Em outro processo, sobre o trecho entre Mairinque e Bauru, o superintendente Alessandro Baumgartner destacou que a concessionária “não tem aplicado recursos necessários para zelar adequadamente a via permanente”.
O relatório técnico apontou 476 restrições de velocidade e falhas no cumprimento das normas ABNT NBR nº 16.387/2020 e NBR nº 16.845/2020, além de “invasões na faixa de domínio e furto de trilhos, o que evidencia a inexistência de vigilância patrimonial no trecho inspecionado”.
CRITÉRIOS
Com a Instrução Normativa nº 1/2025, a ANTT flexibilizou os critérios de avaliação, especialmente em relação a trilhos, dormentes e aparelhos de mudança de via. Antes, a troca de todos os materiais era obrigatória, mesmo que estivessem em bom estado.
Agora, a indenização considera parâmetros distintos para materiais servíveis e inservíveis, conforme explica Mariana Carvalho, pesquisadora do Observatório do TCU da FGV Direito SP, em parceria com a Sociedade Brasileira de Direito Público.
De forma semelhante, os dormentes inservíveis passaram a ter limites aceitáveis, definidos de acordo com o raio das curvas e demais características da via.
Segundo o TCU, o plenário do Tribunal homologou, em 6 de dezembro de 2023, o termo de solução consensual que resolveu controvérsias sobre a devolução do trecho entre Presidente Prudente e Presidente Epitácio.
O ministro Jorge Oliveira, relator do processo, destacou que “a devolução de trechos ferroviários inoperantes ou antieconômicos é uma oportunidade de extrema importância para o desenvolvimento do modal ferroviário no Brasil”.

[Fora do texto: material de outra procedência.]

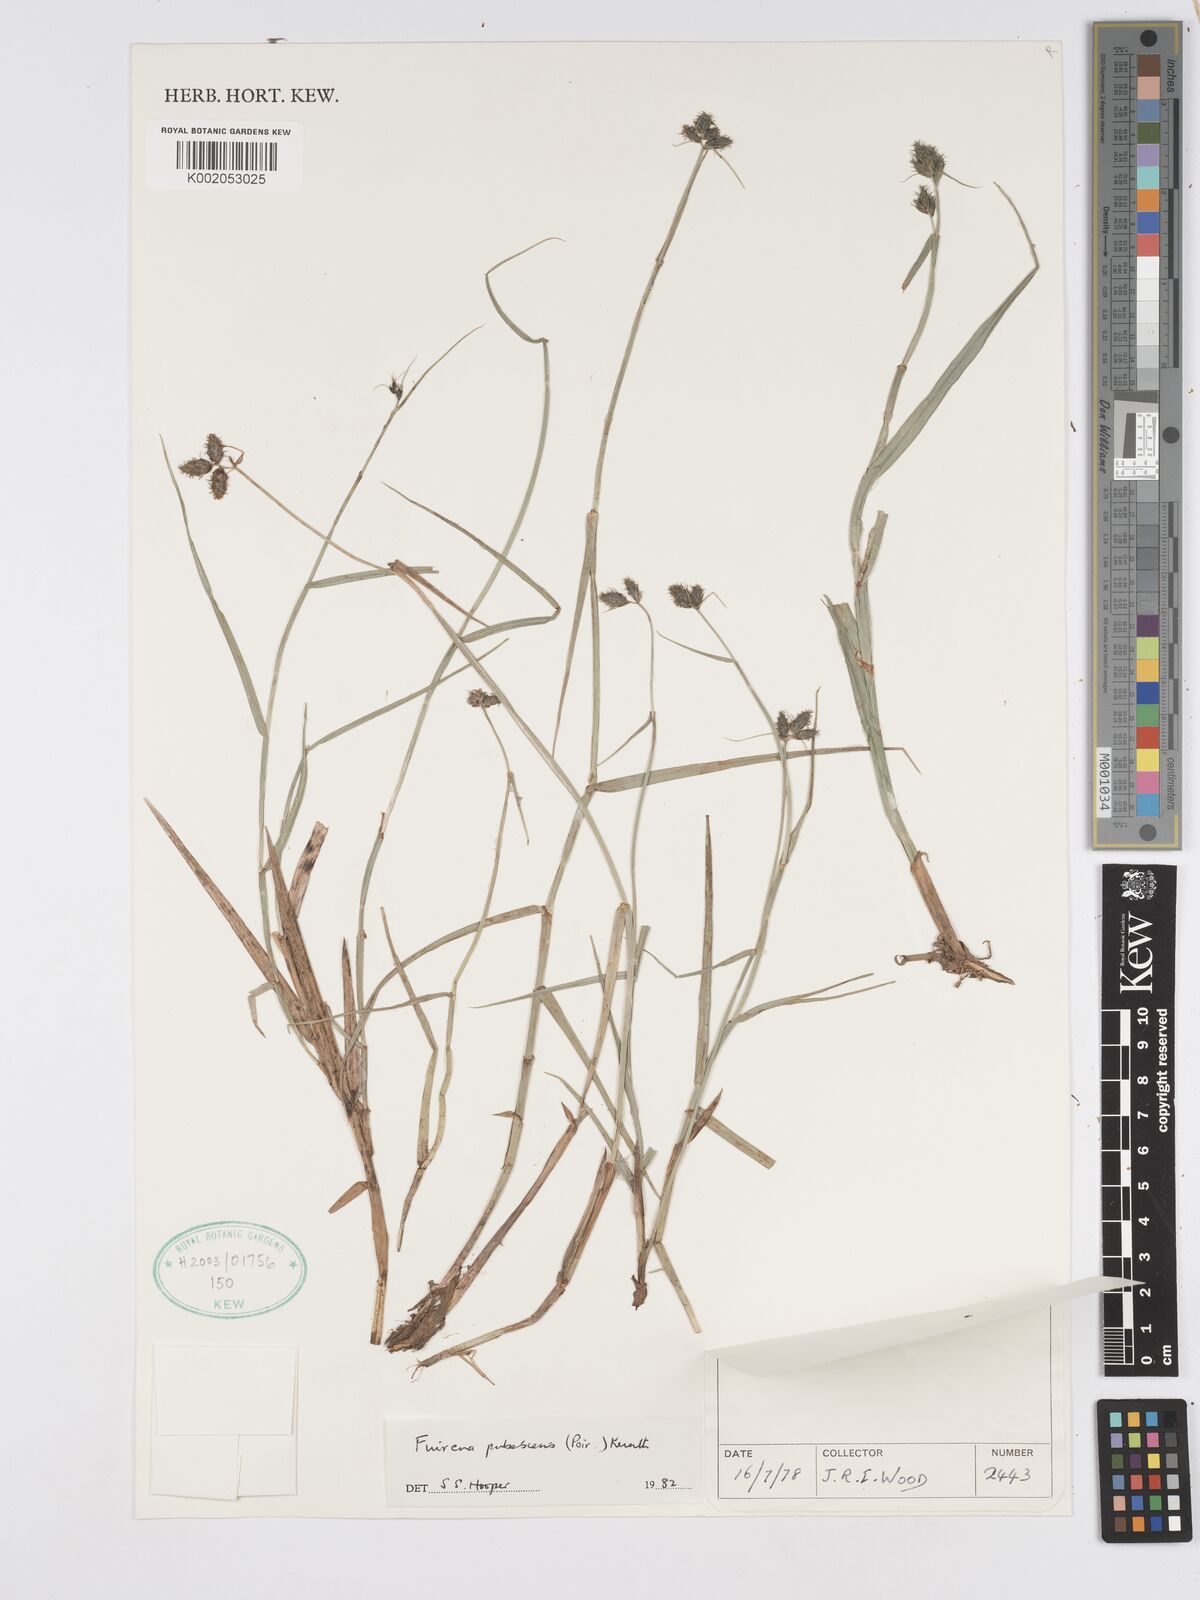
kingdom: Plantae
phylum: Tracheophyta
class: Liliopsida
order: Poales
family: Cyperaceae
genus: Fuirena
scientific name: Fuirena pubescens
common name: Hairy sedge
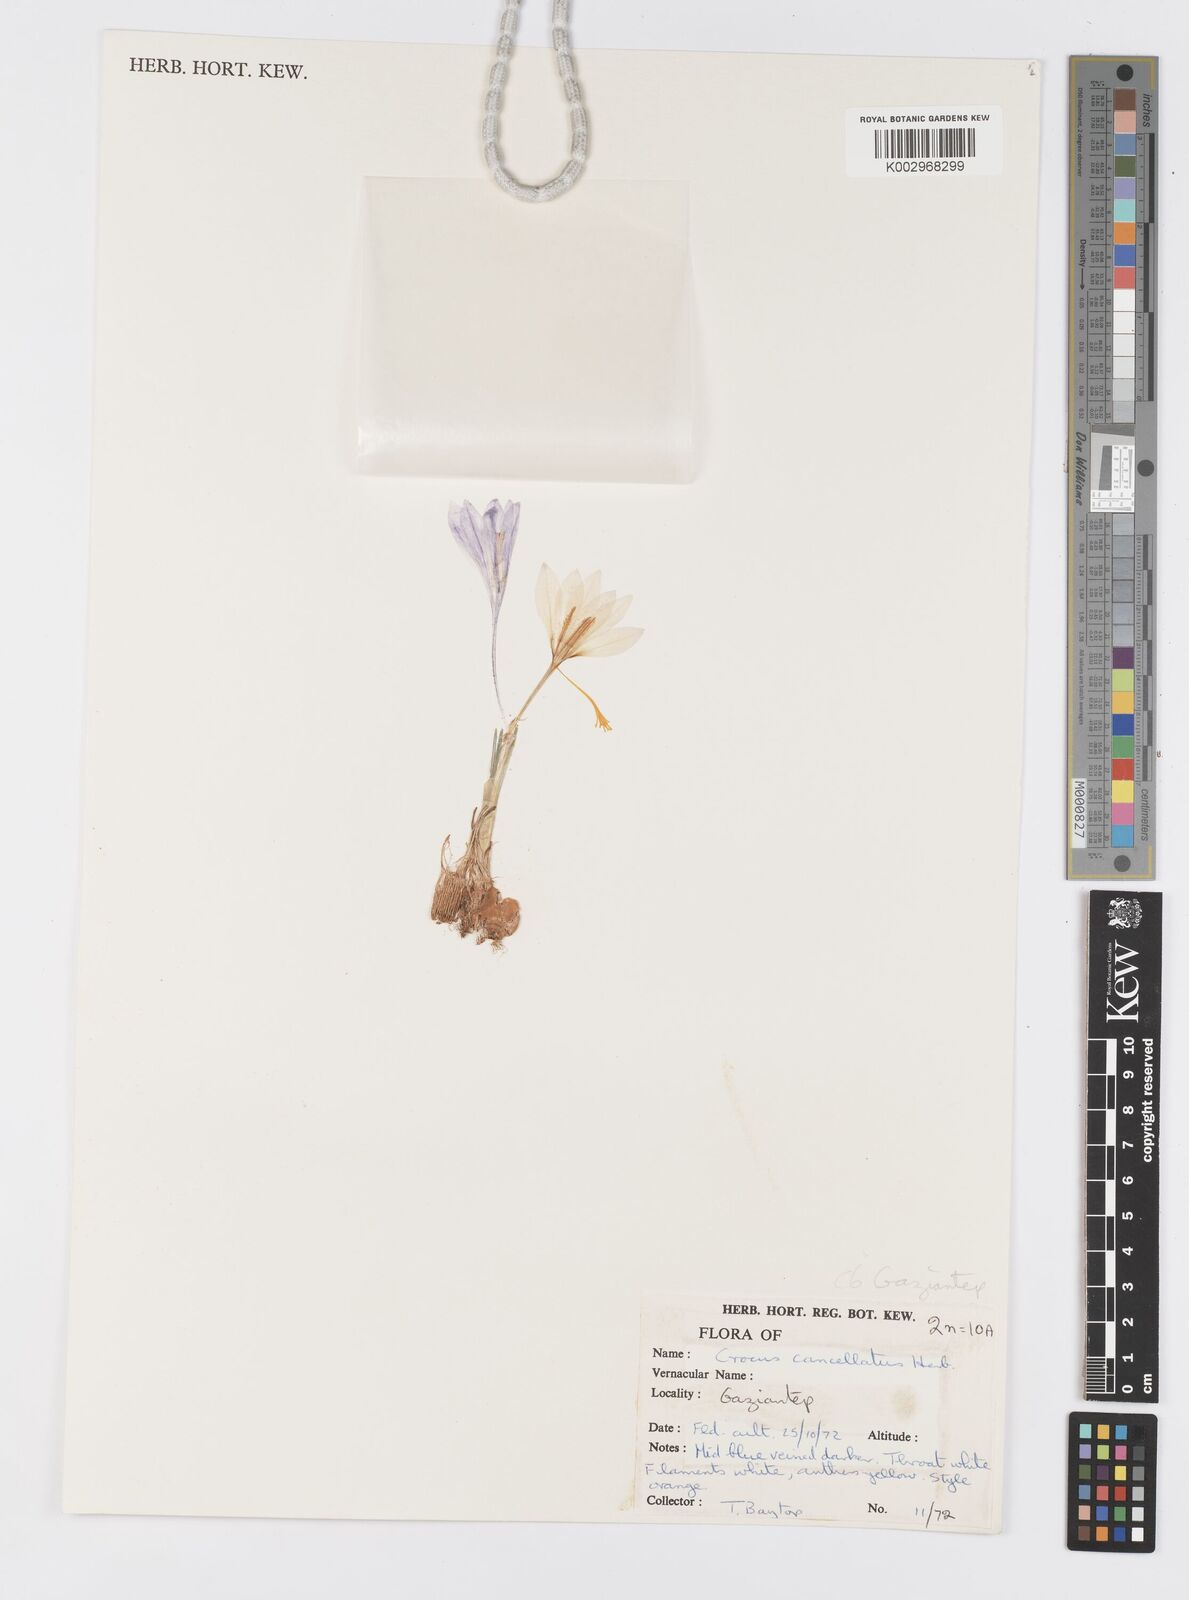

Na ocasião, o TCU lembrou que 64% da malha ferroviária brasileira está subutilizada ou inoperante e que as devoluções podem ser parte da solução. O acordo envolveu o Ministério dos Transportes, o Dnit, a ANTT, a Rumo e unidades do próprio Tribunal e tratou também da metodologia para cálculo de indenizações.
A solução consensual definiu, entre outros pontos, os limites de dormentes inservíveis (entre 10% e 20%, conforme o tipo de via), a diferença de valor entre trilhos novos e usados e a retirada de taxas de manutenção e depreciação para evitar cobranças em duplicidade.
Esse modelo serviu de base para a Instrução Normativa nº 1/2025, que hoje orienta o cálculo da indenização da Malha Oeste.